The media has been schizophrenic on this question.
GTM just posted a story about how the country was blowing away earlier installation forecasts. But Reuters followed up last week with a story on how inexperienced Japanese developers are failing to deliver on projects.
The confusion is understandable. The Japanese government just commissioned its largest solar farm and has registered an impressive 3.3 gigawatts of solar power under its feed-in tariff to date. However, at the same time, the government is scaling back its carbon reduction targets and launching investigations into solar developers.
Reconciling these competing issues is all about providing context.

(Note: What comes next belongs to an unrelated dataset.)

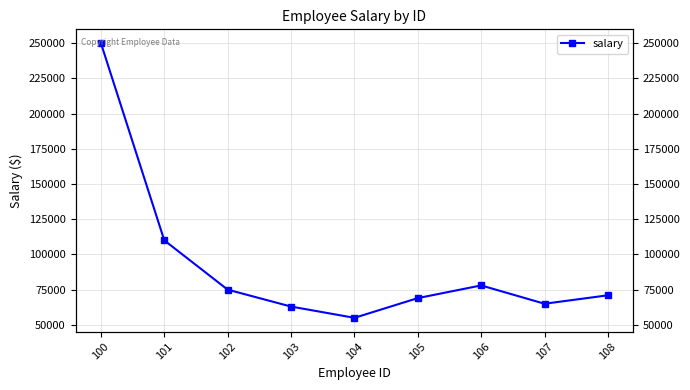

What is the value of the 9th point from the left?

71000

Make no mistake: The Japanese market is huge
The Japanese market is on pace to top 6 gigawatts this year. That makes it the second-largest PV market in the world, with incredible year-over-year growth of over 300 percent. We expect the Japanese market to constitute about 15 percent of global demand over the next five years.
But what about these failing developers?
Japan established an incredibly attractive feed-in tariff (FIT) of $0.43 per kilowatt-hour in 2012. In addition to being lucrative, this feed-in tariff also had virtually no requirements limiting who could apply.
The rationale here was simple: the Japanese government was seeking to fill a massive capacity shortfall left from powering down the country’s nuclear fleet, and they needed that capacity as quickly as possible.